5 de ago. de 2008

Ciberética e Guerra cognitiva

A ética na nova geração de hackers, na verdade, não falta: o que ocorre é que ela é outra, diferente da anterior, mais própria aos novos meios de capitalizar assimetrias informacionais com a Internet. Devido a este salto evolutivo, hierarquias abaladas em seu poder de gerar e explorar assimetrias informacionais estão, com o perdão da palavra, ciber-aterrorizadas. Reagem para preservar a velha ordem, querem a neo-contra Reforma em nome do princípio da infalibilidade. Não mais do Santo Papa, agora das leis de mercado, cuja regulamentação querem ditar casuística e prontamente. Sua batalha da hora é em defesa do monopólio da nomeação do terror, que legitima o neo-imperialismo hobbesiano. Jack Valenti, então presidente da associação dos estúdios de hollywood (MPAA), declara que sua cruzada contra quem copia ilegalmente DVDs é a "nossa guerra contra o terror". Nessa neo-contra Reforma, a mídia funciona como retaguarda. Seu principal teatro de operações são os parlamentos, os sentimentos e pensamentos da magistratura.
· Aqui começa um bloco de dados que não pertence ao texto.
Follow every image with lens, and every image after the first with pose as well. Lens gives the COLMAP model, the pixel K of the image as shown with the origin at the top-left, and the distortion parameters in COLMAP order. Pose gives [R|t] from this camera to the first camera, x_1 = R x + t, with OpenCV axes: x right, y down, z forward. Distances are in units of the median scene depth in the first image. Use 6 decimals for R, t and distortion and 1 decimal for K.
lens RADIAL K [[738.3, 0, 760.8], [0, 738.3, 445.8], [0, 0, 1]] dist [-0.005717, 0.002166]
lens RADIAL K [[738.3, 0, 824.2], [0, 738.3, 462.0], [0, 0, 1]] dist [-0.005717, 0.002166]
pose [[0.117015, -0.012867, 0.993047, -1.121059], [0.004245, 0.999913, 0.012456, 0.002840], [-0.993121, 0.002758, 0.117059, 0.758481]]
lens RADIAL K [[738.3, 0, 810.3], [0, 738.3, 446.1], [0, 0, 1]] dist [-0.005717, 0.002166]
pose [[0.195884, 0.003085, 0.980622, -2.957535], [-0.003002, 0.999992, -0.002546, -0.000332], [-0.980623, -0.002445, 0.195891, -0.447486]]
Pode parecer paranóia conspiracionista mas, enquanto falo, os autos-de-fé e as fogueiras da neo-Inquisição estão sendo preparados. Desta vez contra idéias tidas como ameaça à ordem político-econômica. Não mais à ordem sacro-eclesiástica, porém com o mesmo inconfesso alvo: o controle da geração e difusão do conhecimento.
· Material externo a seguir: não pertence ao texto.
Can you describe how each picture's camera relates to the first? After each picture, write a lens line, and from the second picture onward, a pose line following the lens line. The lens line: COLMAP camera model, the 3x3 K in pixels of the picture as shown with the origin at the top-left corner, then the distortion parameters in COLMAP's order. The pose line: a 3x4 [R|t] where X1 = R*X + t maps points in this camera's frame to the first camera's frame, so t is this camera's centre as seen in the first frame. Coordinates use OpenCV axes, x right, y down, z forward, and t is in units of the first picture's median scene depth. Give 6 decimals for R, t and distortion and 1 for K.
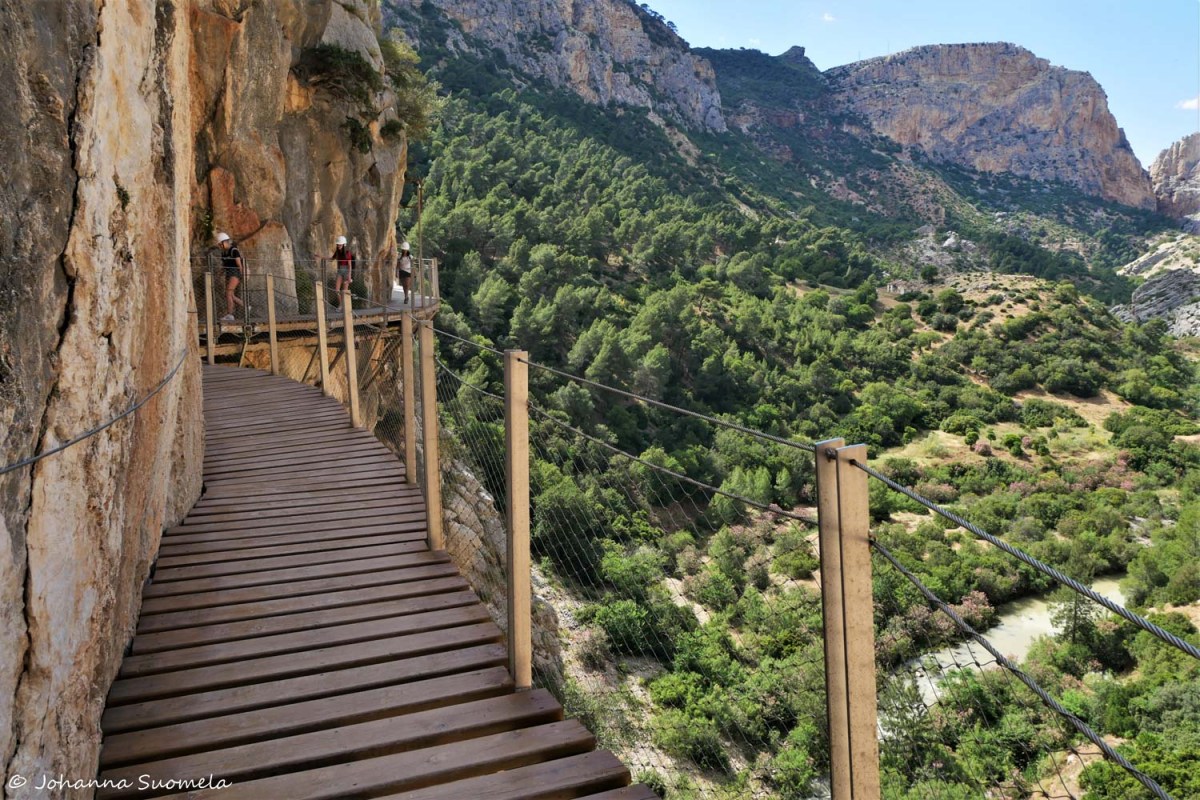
lens RADIAL K [[918.3, 0, 600.0], [0, 918.3, 400.0], [0, 0, 1]] dist [-0.036621, 0.004013]
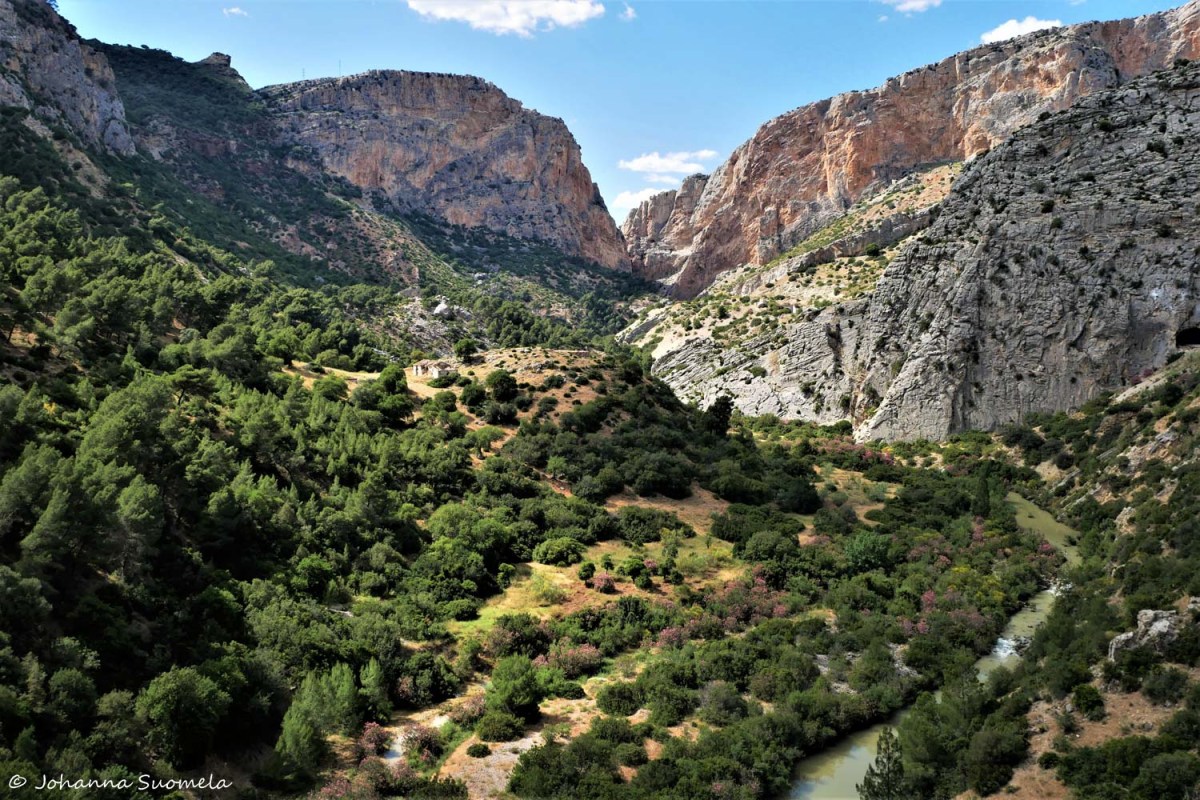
lens RADIAL K [[1119.5, 0, 600.0], [0, 1119.5, 400.0], [0, 0, 1]] dist [-0.007689, 0.008970]
pose [[0.847116, -0.038494, 0.530011, -0.048620], [0.084818, 0.994381, -0.063344, -0.028823], [-0.524595, 0.098615, 0.845621, 0.156176]]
Preparados com mensagens subliminares, como o documentário da CBS no "History Channel"; com conchavos políticos, como nos bastidores do conselho de ministros da União Européia, para revisão sorrateira da diretiva votada pelo parlamento sobre patenteabilidade de idéias úteis à escrita de softwares [12]; com tropas e suprimentos, na corrida insana às patentes de idéias, e na esotérica radicalização normativa da propriedade imaterial [13]; e com missões exploratórias, como no cerco kafkiano para rapto jurídico de direitos sobre a propriedade de softwares licenciados ao livre conhecimento e usufruto, no caso SCO [14].

Quem precisa achar inimigos em qualquer parte, lançando ameaças e intimidações em nome da liberdade, certamente os terá. Quem, no Direito, se refugiar em Kelsen para lavar as mãos, terá a sua vez, ao mais tardar na história. Liberdade, como dizia Cecília Meirelles, não há quem defina e não há quem não entenda. De minha parte, entendo que a liberdade do capital se antagoniza cada vez mais com a do Espírito humano.

Se aceitarmos o alerta de Bohr e os conselhos de Sun Tsu, o desafio de que fala o primeiro começa na tarefa de conhecer a ameaça comum, que nos zumbe. Devemos ser humildes e tenazes diante da tentação de pensarmos, em meio ao zumbido, que esta tarefa é vicária, impossível ou já cumprida. O mundo está mudando sempre mais rápido, a nuvem de bits é amorfa e o seu sentido singular é inexpressável, mas é aonde pode estar a nova rota da liberdade humana, interditada pela do capital.

Por fim, resta indagar o que me conecta ao autor do alerta na abertura, que me trouxe até aqui. Bohr se sentiu envolvido por ter ensinado à humanidade como pode a física quântica; e eu, por ensinar a meus alunos como pode o software.

Trago, para encerrar, uma mensagem de outro físico, talvez o maior cosmologista vivo, anunciada quando lhe restava o movimento de apenas um único dedo. Na verdade, esse recado de Stephen Hawking é o mesmo recado do oráculo de Delfos a Sócrates: "o maior inimigo do conhecimento não é a ignorância, mas a ilusão do conhecimento". Peço licença para acrescentar, a essa classe de inimigos do conhecimento, a interdição pelos fariseus.